17. Limitation of Liability
TO THE MAXIMUM EXTENT PERMITTED BY LAW, IN NO EVENT SHALL THE LICENSOR BE LIABLE FOR ANY DIRECT, INDIRECT, INCIDENTAL, SPECIAL, EXEMPLARY, OR CONSEQUENTIAL DAMAGES (INCLUDING, BUT NOT LIMITED TO, PROCUREMENT OF SUBSTITUTE GOODS OR SERVICES; LOSS OF USE, DATA, OR PROFITS; OR BUSINESS INTERRUPTION) HOWEVER CAUSED AND ON ANY THEORY OF LIABILITY, WHETHER IN CONTRACT, STRICT LIABILITY, OR TORT (INCLUDING NEGLIGENCE OR OTHERWISE) ARISING IN ANY WAY OUT OF THE USE OF THIS SOFTWARE, EVEN IF ADVISED OF THE POSSIBILITY OF SUCH DAMAGES. NOTWITHSTANDING THE FOREGOING, THE LICENSOR’S LIABILITY FOR DAMAGES ARISING FROM INTENTIONAL MISCONDUCT OR GROSS NEGLIGENCE, OR FOR DAMAGES ARISING FROM INJURY TO LIFE, BODY, OR HEALTH, SHALL NOT BE EXCLUDED OR LIMITED. ANY CLAIM RELATED TO THIS AGREEMENT OR THE USE OF THE SOFTWARE MUST BE BROUGHT WITHIN THREE HUNDRED AND SIXTY-FIVE (365) DAYS AFTER THE CAUSE OF ACTION ARISES. TO THE FULLEST EXTENT PERMITTED BY LAW, THE LICENSOR’S AGGREGATE LIABILITY ARISING OUT OF OR IN CONNECTION WITH THIS AGREEMENT, OR THE USE OR PERFORMANCE OF THE SOFTWARE, SHALL NOT EXCEED ONE HUNDRED EUROS (100 EUR).
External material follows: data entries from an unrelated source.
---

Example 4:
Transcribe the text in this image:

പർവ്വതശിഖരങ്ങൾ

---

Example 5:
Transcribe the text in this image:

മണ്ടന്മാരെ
THIS LIMITATION APPLIES TO ALL CLAIMS, INCLUDING, BUT NOT LIMITED TO, CLAIMS BASED ON BREACH OF CONTRACT, TORT (INCLUDING NEGLIGENCE), STRICT LIABILITY, OR OTHERWISE. THE LICENSOR DISCLAIMS ANY LIABILITY ARISING FROM MISUSE OF THE SOFTWARE OR USE IN A MANNER INCONSISTENT WITH THE INTENDED PURPOSE OF THE SOFTWARE. IT IS THE SOLE RESPONSIBILITY OF THE LICENSEE TO ENSURE THAT THE USE OF THE SOFTWARE COMPLIES WITH ALL APPLICABLE LAWS, REGULATIONS, AND INDUSTRY STANDARDS. LICENSOR ASSUMES NO RESPONSIBILITY OR LIABILITY FOR ANY LOSS OR CORRUPTION OF DATA THAT OCCURS DURING THE USE OF THE SOFTWARE. IT IS THE RESPONSIBILITY OF THE LICENSEE TO ENSURE THAT ALL NECESSARY DATA BACKUPS ARE MADE BOTH PRIOR TO AND DURING THE USE OF THE SOFTWARE. UNDER NO CIRCUMSTANCES WILL LICENSOR BE LIABLE FOR ANY DAMAGES OR CLAIMS RESULTING FROM DATA LOSS, DATA CORRUPTION, OR DATA RECOVERY. THE LICENSOR SHALL NOT BE LIABLE FOR ANY DAMAGES ARISING FROM THIRD-PARTY SERVICES OR PRODUCTS THAT MAY INTERACT WITH OR BE USED IN CONJUNCTION WITH THIS SOFTWARE.